Copy the records below word for word, from the first line through the line that contains "36: (110, 371, 0.40)", and leave out any pictures.
Data: Begin
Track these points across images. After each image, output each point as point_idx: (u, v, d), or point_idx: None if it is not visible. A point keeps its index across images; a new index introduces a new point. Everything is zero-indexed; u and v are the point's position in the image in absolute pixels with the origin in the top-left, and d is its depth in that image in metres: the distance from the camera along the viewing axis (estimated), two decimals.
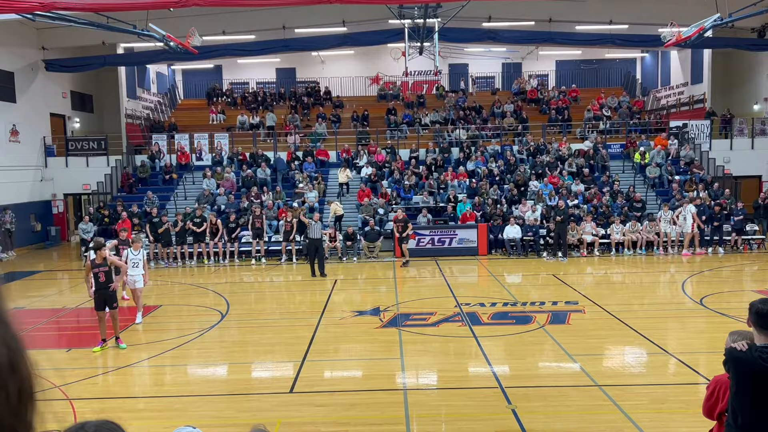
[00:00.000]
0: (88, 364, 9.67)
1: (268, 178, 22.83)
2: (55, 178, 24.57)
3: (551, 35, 24.79)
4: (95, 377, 9.04)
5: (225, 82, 33.74)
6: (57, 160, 24.74)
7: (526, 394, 7.84)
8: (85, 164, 24.55)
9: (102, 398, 8.34)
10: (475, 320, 11.44)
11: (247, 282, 16.94)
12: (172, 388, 8.64)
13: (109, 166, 24.29)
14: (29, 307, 13.63)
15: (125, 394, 8.58)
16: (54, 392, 8.37)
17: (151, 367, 9.52)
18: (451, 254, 19.06)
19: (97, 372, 9.29)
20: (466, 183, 22.22)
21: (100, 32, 20.68)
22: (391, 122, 27.12)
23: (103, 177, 23.92)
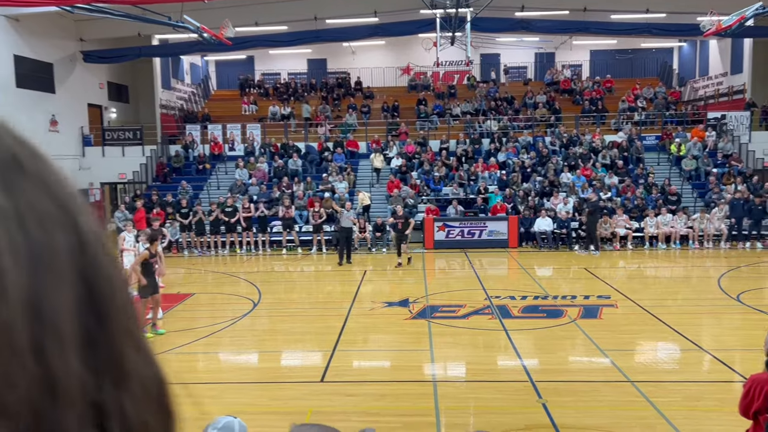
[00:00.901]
0: None
1: (299, 168, 23.00)
2: (92, 167, 25.10)
3: (586, 25, 24.36)
4: None
5: (257, 72, 34.00)
6: (94, 150, 25.28)
7: (557, 388, 7.80)
8: (121, 154, 25.03)
9: None
10: (506, 313, 11.40)
11: (278, 271, 17.15)
12: (205, 375, 8.82)
13: (144, 156, 24.75)
14: None
15: None
16: None
17: (185, 354, 9.73)
18: (480, 246, 18.99)
19: None
20: (497, 174, 22.06)
21: (136, 24, 21.00)
22: (421, 113, 27.04)
23: (139, 166, 24.40)
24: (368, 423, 6.93)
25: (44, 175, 0.43)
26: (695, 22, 20.10)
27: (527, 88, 28.78)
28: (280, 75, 33.78)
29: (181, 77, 31.72)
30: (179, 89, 31.10)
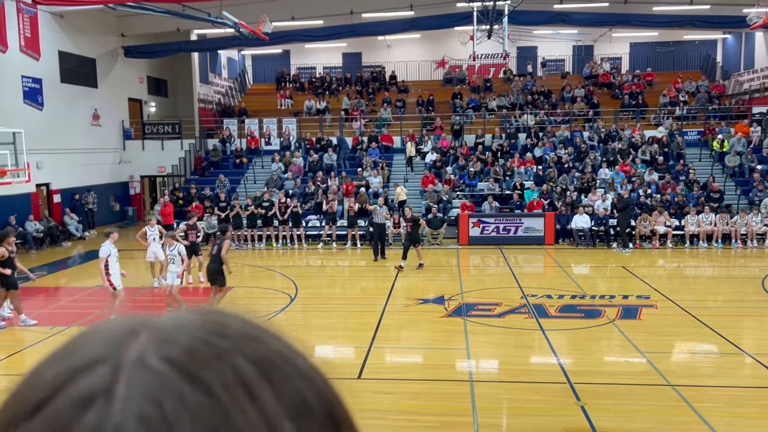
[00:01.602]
0: None
1: (334, 163, 23.13)
2: (132, 161, 25.69)
3: (626, 17, 23.86)
4: None
5: (292, 67, 34.22)
6: (134, 143, 25.84)
7: (596, 390, 7.73)
8: (161, 147, 25.53)
9: None
10: (542, 312, 11.32)
11: (313, 266, 17.29)
12: None
13: (182, 150, 25.20)
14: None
15: None
16: None
17: None
18: (516, 243, 18.83)
19: None
20: (533, 170, 21.83)
21: (176, 19, 21.34)
22: (456, 107, 26.89)
23: (177, 160, 24.86)
24: (405, 422, 6.98)
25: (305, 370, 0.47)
26: (741, 14, 19.51)
27: (565, 82, 28.35)
28: (315, 69, 33.94)
29: (218, 72, 32.15)
30: (217, 83, 31.53)
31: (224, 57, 32.89)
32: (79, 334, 0.44)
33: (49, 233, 20.17)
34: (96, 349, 0.42)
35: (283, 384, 0.43)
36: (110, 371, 0.40)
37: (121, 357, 0.41)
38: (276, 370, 0.44)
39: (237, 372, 0.41)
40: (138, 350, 0.41)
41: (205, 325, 0.45)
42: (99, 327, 0.44)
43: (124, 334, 0.43)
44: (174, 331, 0.43)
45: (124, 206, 25.13)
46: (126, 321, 0.45)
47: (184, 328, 0.44)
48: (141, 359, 0.41)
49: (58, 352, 0.43)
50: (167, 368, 0.40)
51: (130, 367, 0.40)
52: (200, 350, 0.42)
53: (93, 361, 0.41)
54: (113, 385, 0.39)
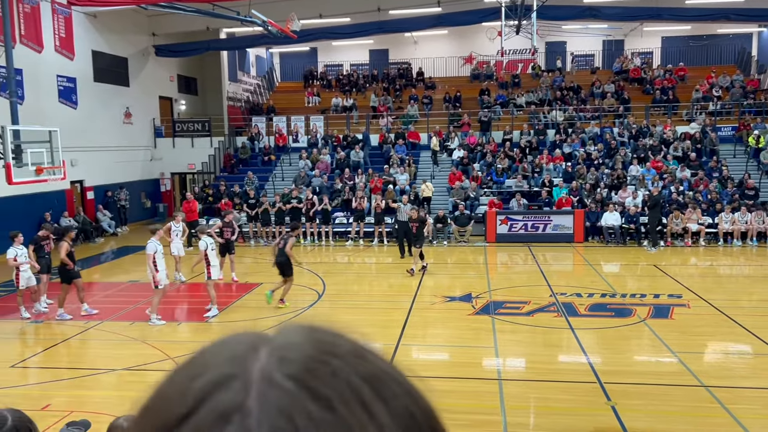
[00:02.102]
0: (199, 337, 10.33)
1: (361, 160, 23.19)
2: (163, 158, 26.09)
3: (658, 11, 23.41)
4: None
5: (320, 64, 34.35)
6: (165, 141, 26.23)
7: (626, 390, 7.64)
8: (191, 145, 25.87)
9: None
10: (572, 311, 11.21)
11: (341, 263, 17.38)
12: None
13: (212, 147, 25.51)
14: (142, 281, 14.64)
15: None
16: (169, 363, 9.03)
17: None
18: (545, 241, 18.66)
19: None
20: (562, 167, 21.59)
21: (205, 18, 21.59)
22: (484, 103, 26.72)
23: (207, 157, 25.18)
24: None
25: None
26: None
27: (594, 77, 27.95)
28: (342, 66, 34.01)
29: (247, 70, 32.44)
30: (245, 81, 31.82)
31: (253, 55, 33.18)
32: (205, 348, 0.49)
33: (83, 229, 20.60)
34: (225, 365, 0.46)
35: (393, 401, 0.46)
36: (242, 387, 0.43)
37: (248, 373, 0.44)
38: (386, 388, 0.47)
39: (354, 390, 0.45)
40: (261, 367, 0.45)
41: (316, 343, 0.48)
42: (222, 343, 0.49)
43: (246, 351, 0.47)
44: (290, 349, 0.47)
45: (155, 203, 25.53)
46: (244, 338, 0.49)
47: (299, 347, 0.48)
48: (268, 376, 0.44)
49: (189, 366, 0.47)
50: (293, 386, 0.43)
51: (259, 383, 0.44)
52: (318, 368, 0.45)
53: (226, 376, 0.44)
54: (246, 400, 0.43)
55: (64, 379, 8.65)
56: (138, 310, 12.00)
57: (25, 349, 10.11)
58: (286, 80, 34.83)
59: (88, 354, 9.87)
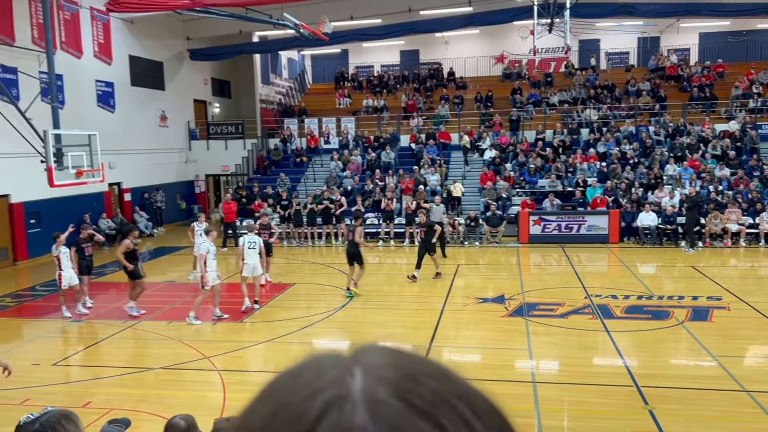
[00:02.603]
0: (233, 338, 10.47)
1: (392, 161, 23.21)
2: (197, 160, 26.52)
3: (696, 7, 22.91)
4: (238, 351, 9.78)
5: (351, 66, 34.50)
6: (199, 143, 26.66)
7: (664, 395, 7.50)
8: (224, 147, 26.25)
9: (244, 371, 9.00)
10: (607, 313, 11.04)
11: (371, 263, 17.39)
12: None
13: (245, 149, 25.83)
14: (178, 281, 14.92)
15: (264, 368, 9.21)
16: (204, 362, 9.18)
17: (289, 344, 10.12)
18: (579, 241, 18.41)
19: (240, 346, 10.03)
20: (597, 166, 21.27)
21: (238, 22, 21.89)
22: (516, 102, 26.50)
23: (240, 159, 25.51)
24: None
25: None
26: None
27: (629, 75, 27.48)
28: (373, 68, 34.10)
29: (279, 72, 32.76)
30: (277, 84, 32.13)
31: (285, 58, 33.49)
32: (300, 369, 0.51)
33: (121, 230, 21.05)
34: (332, 387, 0.48)
35: (487, 418, 0.48)
36: (352, 407, 0.46)
37: (353, 393, 0.47)
38: (479, 406, 0.49)
39: (454, 408, 0.47)
40: (363, 387, 0.47)
41: (404, 364, 0.51)
42: (317, 364, 0.51)
43: (343, 372, 0.49)
44: (383, 369, 0.49)
45: (190, 204, 25.96)
46: (336, 359, 0.51)
47: (390, 367, 0.50)
48: (372, 396, 0.46)
49: (294, 389, 0.49)
50: (400, 404, 0.46)
51: (367, 402, 0.46)
52: (417, 388, 0.47)
53: (336, 397, 0.47)
54: (359, 419, 0.45)
55: (103, 378, 8.86)
56: (174, 309, 12.22)
57: (66, 347, 10.39)
58: (317, 82, 35.07)
59: (126, 353, 10.09)
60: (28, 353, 9.77)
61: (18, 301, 13.60)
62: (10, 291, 14.50)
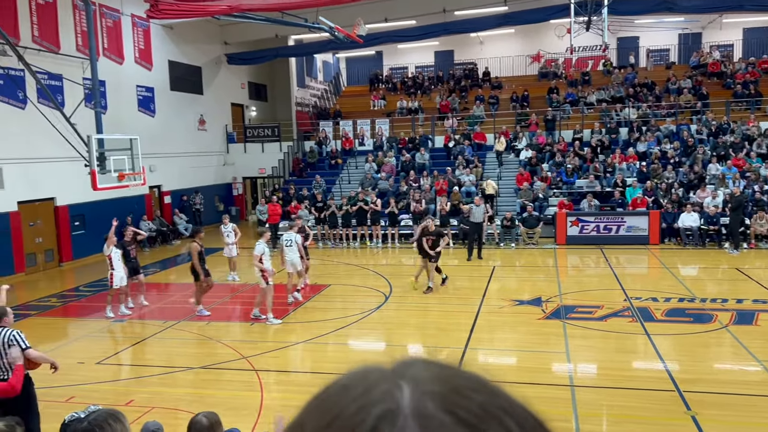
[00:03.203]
0: (270, 338, 10.59)
1: (426, 162, 23.17)
2: (235, 163, 26.93)
3: (739, 2, 22.20)
4: (275, 351, 9.88)
5: (385, 67, 34.57)
6: (236, 146, 27.07)
7: (708, 400, 7.30)
8: (261, 150, 26.58)
9: (281, 371, 9.09)
10: (647, 316, 10.80)
11: (407, 264, 17.38)
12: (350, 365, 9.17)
13: (281, 152, 26.12)
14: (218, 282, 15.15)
15: (300, 369, 9.29)
16: (242, 362, 9.31)
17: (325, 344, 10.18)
18: (618, 242, 18.07)
19: (277, 346, 10.14)
20: (636, 166, 20.84)
21: (274, 26, 22.15)
22: (553, 102, 26.16)
23: (277, 162, 25.81)
24: None
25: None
26: None
27: (670, 73, 26.86)
28: (407, 69, 34.10)
29: (314, 75, 33.03)
30: (313, 87, 32.41)
31: (320, 60, 33.75)
32: (348, 383, 0.52)
33: (161, 232, 21.53)
34: (382, 400, 0.49)
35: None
36: (404, 420, 0.47)
37: (403, 408, 0.48)
38: (525, 421, 0.50)
39: (501, 422, 0.48)
40: (411, 402, 0.48)
41: (449, 378, 0.52)
42: (364, 377, 0.52)
43: (391, 385, 0.50)
44: (429, 383, 0.50)
45: (228, 206, 26.37)
46: (381, 372, 0.53)
47: (436, 381, 0.51)
48: (422, 411, 0.48)
49: (345, 402, 0.50)
50: (450, 419, 0.47)
51: (418, 417, 0.47)
52: (464, 403, 0.49)
53: (387, 411, 0.48)
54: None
55: (145, 377, 9.07)
56: (213, 310, 12.42)
57: (109, 346, 10.65)
58: (352, 84, 35.25)
59: (166, 352, 10.30)
60: (73, 352, 10.06)
61: (63, 301, 14.02)
62: (55, 291, 14.95)
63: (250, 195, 28.30)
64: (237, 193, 27.29)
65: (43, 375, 6.76)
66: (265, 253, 11.28)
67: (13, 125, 16.42)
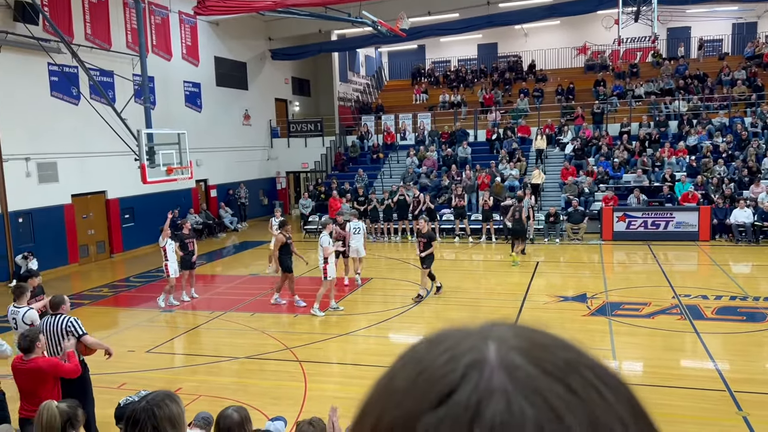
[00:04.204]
0: (313, 329, 10.72)
1: (468, 156, 23.00)
2: (278, 157, 27.28)
3: None
4: (319, 342, 10.00)
5: (427, 61, 34.43)
6: (280, 141, 27.40)
7: (761, 401, 7.07)
8: (304, 144, 26.85)
9: (323, 362, 9.19)
10: (697, 314, 10.51)
11: (448, 259, 17.35)
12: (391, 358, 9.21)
13: (324, 146, 26.32)
14: (261, 275, 15.42)
15: (343, 360, 9.38)
16: (286, 353, 9.45)
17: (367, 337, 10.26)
18: (666, 239, 17.60)
19: (319, 338, 10.25)
20: (686, 160, 20.25)
21: (318, 21, 22.31)
22: (599, 95, 25.61)
23: (319, 156, 26.02)
24: None
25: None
26: None
27: (723, 64, 25.94)
28: (450, 62, 33.88)
29: (356, 70, 33.14)
30: (355, 81, 32.53)
31: (362, 55, 33.84)
32: (437, 339, 0.54)
33: (207, 225, 22.00)
34: (470, 352, 0.51)
35: (617, 390, 0.50)
36: (491, 370, 0.48)
37: (490, 360, 0.50)
38: (609, 379, 0.51)
39: (586, 378, 0.49)
40: (498, 354, 0.50)
41: (536, 336, 0.53)
42: (453, 334, 0.54)
43: (478, 341, 0.52)
44: (515, 339, 0.52)
45: (271, 200, 26.74)
46: (468, 330, 0.54)
47: (522, 338, 0.52)
48: (510, 363, 0.49)
49: (435, 354, 0.52)
50: (536, 370, 0.48)
51: (506, 367, 0.49)
52: (550, 358, 0.50)
53: (476, 361, 0.50)
54: (498, 380, 0.48)
55: (192, 365, 9.30)
56: (258, 302, 12.65)
57: (158, 335, 10.96)
58: (394, 78, 35.23)
59: (213, 342, 10.54)
60: (124, 340, 10.39)
61: (114, 291, 14.49)
62: (107, 282, 15.46)
63: (293, 189, 28.63)
64: (280, 188, 27.64)
65: (96, 361, 7.01)
66: (331, 243, 11.38)
67: (67, 121, 17.00)
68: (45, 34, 15.84)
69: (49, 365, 5.58)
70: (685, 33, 30.78)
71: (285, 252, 12.00)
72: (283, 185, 27.76)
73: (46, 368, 5.52)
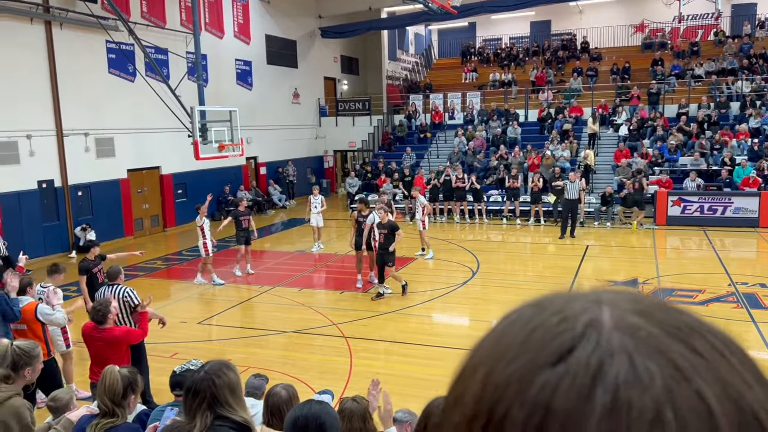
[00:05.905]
0: (359, 306, 10.83)
1: (518, 136, 22.62)
2: (326, 136, 27.43)
3: None
4: (364, 319, 10.10)
5: (478, 39, 33.86)
6: (328, 120, 27.52)
7: None
8: (351, 123, 26.90)
9: (369, 339, 9.29)
10: (755, 303, 10.14)
11: (494, 241, 17.20)
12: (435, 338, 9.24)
13: (371, 126, 26.31)
14: (307, 251, 15.63)
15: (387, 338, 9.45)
16: (332, 329, 9.59)
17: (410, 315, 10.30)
18: (723, 224, 16.99)
19: (365, 315, 10.35)
20: (747, 143, 19.42)
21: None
22: (657, 74, 24.73)
23: (367, 135, 26.04)
24: None
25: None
26: None
27: None
28: (501, 40, 33.25)
29: (406, 48, 32.88)
30: (404, 60, 32.29)
31: (411, 33, 33.52)
32: (548, 301, 0.52)
33: (256, 202, 22.38)
34: (585, 312, 0.49)
35: (737, 354, 0.48)
36: (609, 330, 0.47)
37: (605, 321, 0.48)
38: (728, 342, 0.49)
39: (709, 342, 0.48)
40: (614, 317, 0.49)
41: (650, 302, 0.52)
42: (559, 296, 0.53)
43: (591, 303, 0.50)
44: (630, 303, 0.50)
45: (319, 179, 26.98)
46: (577, 294, 0.53)
47: (636, 302, 0.51)
48: (629, 323, 0.48)
49: (551, 314, 0.51)
50: (658, 330, 0.47)
51: (625, 328, 0.47)
52: (669, 320, 0.49)
53: (592, 320, 0.48)
54: (618, 339, 0.46)
55: (241, 338, 9.54)
56: (305, 278, 12.84)
57: (209, 308, 11.26)
58: (443, 57, 34.80)
59: (261, 315, 10.77)
60: (177, 311, 10.72)
61: (167, 264, 14.94)
62: (160, 255, 15.95)
63: (340, 168, 28.78)
64: (328, 166, 27.82)
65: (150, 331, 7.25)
66: (375, 221, 11.04)
67: (123, 97, 17.47)
68: (103, 12, 16.25)
69: (123, 334, 5.99)
70: (751, 9, 29.32)
71: (359, 232, 11.83)
72: (331, 164, 27.93)
73: (121, 336, 5.92)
Data: End
(Exercise response)
Track these points across images. After each image, output each point as point_idx: (u, v, d), or point_idx: None if it is not visible. A point keeps its index across images; a new index introduces a new point. Everything is zero-indexed; u and v are the point's position in the image in absolute pixels with the origin in the top-left, and d is its depth in that image in metres: the distance from the camera along the viewing axis (estimated), two decimals.
[00:00.000]
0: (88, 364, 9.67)
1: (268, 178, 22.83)
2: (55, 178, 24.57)
3: (551, 35, 24.79)
4: (95, 377, 9.04)
5: (225, 82, 33.74)
6: (57, 160, 24.74)
7: (526, 394, 7.84)
8: (85, 164, 24.55)
9: (102, 398, 8.34)
10: (475, 320, 11.44)
11: (247, 282, 16.94)
12: (172, 388, 8.64)
13: (109, 166, 24.29)
14: (29, 307, 13.63)
15: (125, 394, 8.58)
16: (54, 392, 8.37)
17: (151, 367, 9.52)
18: (451, 254, 19.06)
19: (97, 372, 9.29)
20: (466, 183, 22.22)
21: (100, 32, 20.68)
22: (391, 122, 27.12)
23: (103, 177, 23.92)
[00:00.901]
0: None
1: (299, 168, 23.00)
2: (92, 167, 25.10)
3: (586, 25, 24.36)
4: None
5: (257, 72, 34.00)
6: (94, 150, 25.28)
7: (557, 388, 7.80)
8: (121, 154, 25.03)
9: None
10: (506, 313, 11.40)
11: (278, 271, 17.15)
12: (205, 375, 8.82)
13: (144, 156, 24.75)
14: None
15: None
16: None
17: (185, 354, 9.73)
18: (480, 246, 18.99)
19: None
20: (497, 174, 22.06)
21: (136, 24, 21.00)
22: (421, 113, 27.04)
23: (139, 166, 24.40)
24: (368, 423, 6.93)
25: (44, 175, 0.43)
26: (695, 22, 20.10)
27: (527, 88, 28.78)
28: (280, 75, 33.78)
29: (181, 77, 31.72)
30: (179, 89, 31.10)
[00:01.602]
0: None
1: (334, 163, 23.13)
2: (132, 161, 25.69)
3: (626, 17, 23.86)
4: None
5: (292, 67, 34.22)
6: (134, 143, 25.84)
7: (596, 390, 7.73)
8: (161, 147, 25.53)
9: None
10: (542, 312, 11.32)
11: (313, 266, 17.29)
12: None
13: (182, 150, 25.20)
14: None
15: None
16: None
17: None
18: (516, 243, 18.83)
19: None
20: (533, 170, 21.83)
21: (176, 19, 21.34)
22: (456, 107, 26.89)
23: (177, 160, 24.86)
24: (405, 422, 6.98)
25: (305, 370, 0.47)
26: (741, 14, 19.51)
27: (565, 82, 28.35)
28: (315, 69, 33.94)
29: (218, 72, 32.15)
30: (217, 83, 31.53)
31: (224, 57, 32.89)
32: (79, 334, 0.44)
33: (49, 233, 20.17)
34: (96, 349, 0.42)
35: (283, 384, 0.43)
36: (110, 371, 0.40)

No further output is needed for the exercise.